Drug-drug.Adrenergics: increased hypertensive effect

Carbamazepine, class IC antiarrhythmics, other antidepressants, phenothiazines: additive effects of imipramine

CNS depressants: additive CNS depression

Clonidine: decreased clonidine effects

CYP450-2D6 inhibitors (such as amiodarone, cimetidine, quinidine, ritonavir): increased imipramine effects

Guanethidine: prevention of therapeutic response to imipramine

Levodopa: delayed or decreased levodopa absorption, hypertension

MAO inhibitors: hypotension, tachycardia, potentially fatal reactions

Selective serotonin reuptake inhibitors: increased imipramine blood level

Sparfloxacin: increased risk of cardiovascular reactions

Drug-diagnostic tests.Alkaline phosphatase, bilirubin: elevated levels

Glucose: increased or decreased level

Liver function tests: altered values

Drug-herbs.Angel's trumpet, jimsonweed, scopolia: increased anticholinergic effects

Chamomile, hops, kava, skullcap, valerian: increased CNS depression

Evening primrose oil: additive or synergistic effects

S-adenosylmethionine (SAM-e), St. John's wort: serotonin syndrome

Drug-behaviors.Alcohol use: increased CNS depression

Smoking: increased metabolism and altered effects of imipramine

Sun exposure: increased risk of photosensitivity

Patient monitoring

Closely monitor patient's mood and assess his risk for self-harm. Limit drug access if he may be suicidal.
• Assess for urinary retention and increased IOP in patients with history of urinary retention or angle-closure glaucoma.

Monitor blood pressure before and during therapy and before dosage increases.
• Watch for arrhythmias in patients with history of cardiac disease.
• During withdrawal, monitor for adverse effects, such as headache, malaise, nausea, vomiting, and sleep disturbances.
• Assess for signs and symptoms of infection. Monitor CBC with white cell differential.

Patient teaching

Teach patient or caregiver to recognize and immediately report signs of suicidal intent or expressions of suicidal ideation (especially in child or adolescent).
• Instruct patient to eat small, frequent meals to minimize GI upset.
• Inform patient that drug may cause changes in sexual function, such as erectile dysfunction and decreased libido.

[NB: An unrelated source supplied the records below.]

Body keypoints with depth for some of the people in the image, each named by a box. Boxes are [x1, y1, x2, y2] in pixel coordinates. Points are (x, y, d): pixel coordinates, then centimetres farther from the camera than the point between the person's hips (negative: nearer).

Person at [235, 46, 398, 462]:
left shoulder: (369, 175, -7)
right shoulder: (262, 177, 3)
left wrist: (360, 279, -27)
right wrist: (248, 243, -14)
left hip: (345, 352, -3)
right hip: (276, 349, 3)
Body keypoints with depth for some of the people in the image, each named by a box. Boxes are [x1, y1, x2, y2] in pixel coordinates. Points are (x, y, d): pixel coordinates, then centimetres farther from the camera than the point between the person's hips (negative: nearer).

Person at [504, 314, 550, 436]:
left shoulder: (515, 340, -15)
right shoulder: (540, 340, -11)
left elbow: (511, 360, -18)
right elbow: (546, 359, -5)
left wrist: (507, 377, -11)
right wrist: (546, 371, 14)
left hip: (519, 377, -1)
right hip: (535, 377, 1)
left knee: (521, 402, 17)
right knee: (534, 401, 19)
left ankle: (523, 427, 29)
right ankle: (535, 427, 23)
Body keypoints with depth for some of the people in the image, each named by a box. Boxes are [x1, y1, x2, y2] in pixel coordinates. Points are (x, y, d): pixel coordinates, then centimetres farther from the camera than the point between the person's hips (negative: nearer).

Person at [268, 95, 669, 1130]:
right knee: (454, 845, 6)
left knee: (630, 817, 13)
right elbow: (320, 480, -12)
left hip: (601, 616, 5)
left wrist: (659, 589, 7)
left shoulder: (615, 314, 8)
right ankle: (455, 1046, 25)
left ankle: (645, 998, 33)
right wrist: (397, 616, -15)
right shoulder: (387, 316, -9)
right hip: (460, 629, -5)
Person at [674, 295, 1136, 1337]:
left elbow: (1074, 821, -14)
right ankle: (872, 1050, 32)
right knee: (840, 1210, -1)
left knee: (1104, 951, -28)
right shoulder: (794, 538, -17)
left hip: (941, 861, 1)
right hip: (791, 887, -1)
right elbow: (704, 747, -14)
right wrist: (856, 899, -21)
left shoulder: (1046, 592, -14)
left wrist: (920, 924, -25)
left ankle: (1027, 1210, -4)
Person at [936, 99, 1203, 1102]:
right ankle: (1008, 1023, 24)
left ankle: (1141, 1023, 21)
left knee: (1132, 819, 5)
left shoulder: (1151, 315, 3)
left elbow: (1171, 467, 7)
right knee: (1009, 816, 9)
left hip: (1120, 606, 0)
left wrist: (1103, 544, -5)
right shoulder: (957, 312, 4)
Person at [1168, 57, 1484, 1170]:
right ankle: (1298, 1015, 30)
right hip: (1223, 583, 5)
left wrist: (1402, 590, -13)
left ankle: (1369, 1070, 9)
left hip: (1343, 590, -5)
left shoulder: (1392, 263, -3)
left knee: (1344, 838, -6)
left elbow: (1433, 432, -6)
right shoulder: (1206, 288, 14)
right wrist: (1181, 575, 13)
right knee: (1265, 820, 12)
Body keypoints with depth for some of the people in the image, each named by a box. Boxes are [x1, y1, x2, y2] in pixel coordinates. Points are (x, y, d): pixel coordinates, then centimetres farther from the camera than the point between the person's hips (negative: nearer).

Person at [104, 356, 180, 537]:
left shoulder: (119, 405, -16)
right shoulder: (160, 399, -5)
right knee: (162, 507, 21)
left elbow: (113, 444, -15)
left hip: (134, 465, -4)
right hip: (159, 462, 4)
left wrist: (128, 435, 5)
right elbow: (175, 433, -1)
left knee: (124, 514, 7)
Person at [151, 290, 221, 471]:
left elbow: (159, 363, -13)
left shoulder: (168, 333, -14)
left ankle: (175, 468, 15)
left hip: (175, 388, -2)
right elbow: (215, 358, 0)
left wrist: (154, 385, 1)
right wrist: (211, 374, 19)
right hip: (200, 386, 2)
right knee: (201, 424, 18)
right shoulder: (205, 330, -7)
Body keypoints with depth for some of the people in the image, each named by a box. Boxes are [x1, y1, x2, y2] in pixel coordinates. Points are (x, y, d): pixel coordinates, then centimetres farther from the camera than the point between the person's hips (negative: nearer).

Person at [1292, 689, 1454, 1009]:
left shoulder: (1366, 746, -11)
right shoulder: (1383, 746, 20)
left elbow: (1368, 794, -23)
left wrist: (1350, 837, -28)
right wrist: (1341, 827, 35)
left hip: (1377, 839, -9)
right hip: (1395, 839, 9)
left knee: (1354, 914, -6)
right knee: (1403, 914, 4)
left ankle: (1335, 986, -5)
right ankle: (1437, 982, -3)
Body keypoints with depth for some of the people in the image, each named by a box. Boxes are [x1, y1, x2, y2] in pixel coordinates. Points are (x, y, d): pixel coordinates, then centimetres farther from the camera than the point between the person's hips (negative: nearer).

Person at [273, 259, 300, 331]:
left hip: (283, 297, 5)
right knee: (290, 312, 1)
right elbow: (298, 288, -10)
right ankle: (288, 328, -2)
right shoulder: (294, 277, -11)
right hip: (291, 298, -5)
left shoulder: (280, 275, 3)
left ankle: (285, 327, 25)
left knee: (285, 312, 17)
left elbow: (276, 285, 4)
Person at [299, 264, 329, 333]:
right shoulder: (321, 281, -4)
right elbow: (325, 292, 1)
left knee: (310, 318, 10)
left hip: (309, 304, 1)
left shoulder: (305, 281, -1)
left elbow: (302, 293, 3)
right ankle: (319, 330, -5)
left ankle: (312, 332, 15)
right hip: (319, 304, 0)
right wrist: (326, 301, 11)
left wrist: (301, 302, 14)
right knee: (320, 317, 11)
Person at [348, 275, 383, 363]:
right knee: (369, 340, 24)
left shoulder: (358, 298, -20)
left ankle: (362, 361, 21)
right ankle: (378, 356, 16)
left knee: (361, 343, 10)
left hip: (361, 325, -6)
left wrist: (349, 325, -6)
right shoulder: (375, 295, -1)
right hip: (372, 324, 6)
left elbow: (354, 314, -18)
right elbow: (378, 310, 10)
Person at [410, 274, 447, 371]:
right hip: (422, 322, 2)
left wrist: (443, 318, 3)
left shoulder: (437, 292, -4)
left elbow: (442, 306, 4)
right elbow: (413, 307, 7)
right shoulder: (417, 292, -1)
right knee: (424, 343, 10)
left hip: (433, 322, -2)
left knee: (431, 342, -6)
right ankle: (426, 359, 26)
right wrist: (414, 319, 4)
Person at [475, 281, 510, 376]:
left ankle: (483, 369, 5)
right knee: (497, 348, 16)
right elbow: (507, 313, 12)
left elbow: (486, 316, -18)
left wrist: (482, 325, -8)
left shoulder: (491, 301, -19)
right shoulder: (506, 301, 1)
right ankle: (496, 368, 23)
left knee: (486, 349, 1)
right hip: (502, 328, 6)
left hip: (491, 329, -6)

Tell patient to immediately report seizure, chest pain, abdominal pain or bloating, easy bruising or bleeding, unusual tiredness, or yellowing of skin or eyes.
• Advise patient to report fever, chills, sore throat, dry mouth, excessive sedation, difficulty urinating, or palpitations.
• Caution patient to avoid driving and other hazardous activities until he knows how drug affects concentration and alertness.
• As appropriate, review all other significant and life-threatening adverse reactions and interactions, especially those related to the drugs, tests, herbs, and behaviors mentioned above.